» THE PROBLEM: Each line in the material below must be transcribed exactly; no picture belongs in the copy.

» TASK INPUTS:
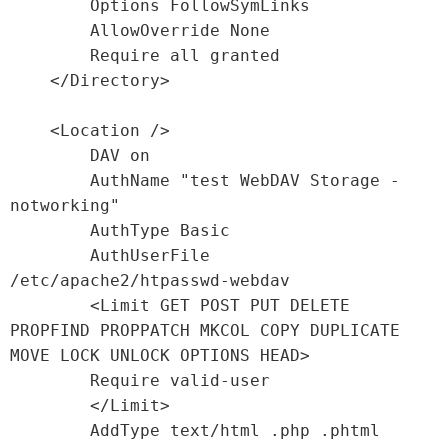
        Options FollowSymLinks

        AllowOverride None

        Require all granted

    </Directory>

    <Location />

        DAV on

        AuthName "test WebDAV Storage - 
notworking"

        AuthType Basic

        AuthUserFile 
/etc/apache2/htpasswd-webdav

        <Limit GET POST PUT DELETE 
PROPFIND PROPPATCH MKCOL COPY DUPLICATE 
MOVE LOCK UNLOCK OPTIONS HEAD>

        Require valid-user

        </Limit>

        AddType text/html .php .phtml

» OUTPUT FOR THIS TASK:
        Options FollowSymLinks

        AllowOverride None

        Require all granted

    </Directory>

    <Location />

        DAV on

        AuthName "test WebDAV Storage - 
notworking"

        AuthType Basic

        AuthUserFile 
/etc/apache2/htpasswd-webdav

        <Limit GET POST PUT DELETE 
PROPFIND PROPPATCH MKCOL COPY DUPLICATE 
MOVE LOCK UNLOCK OPTIONS HEAD>

        Require valid-user

        </Limit>

        AddType text/html .php .phtml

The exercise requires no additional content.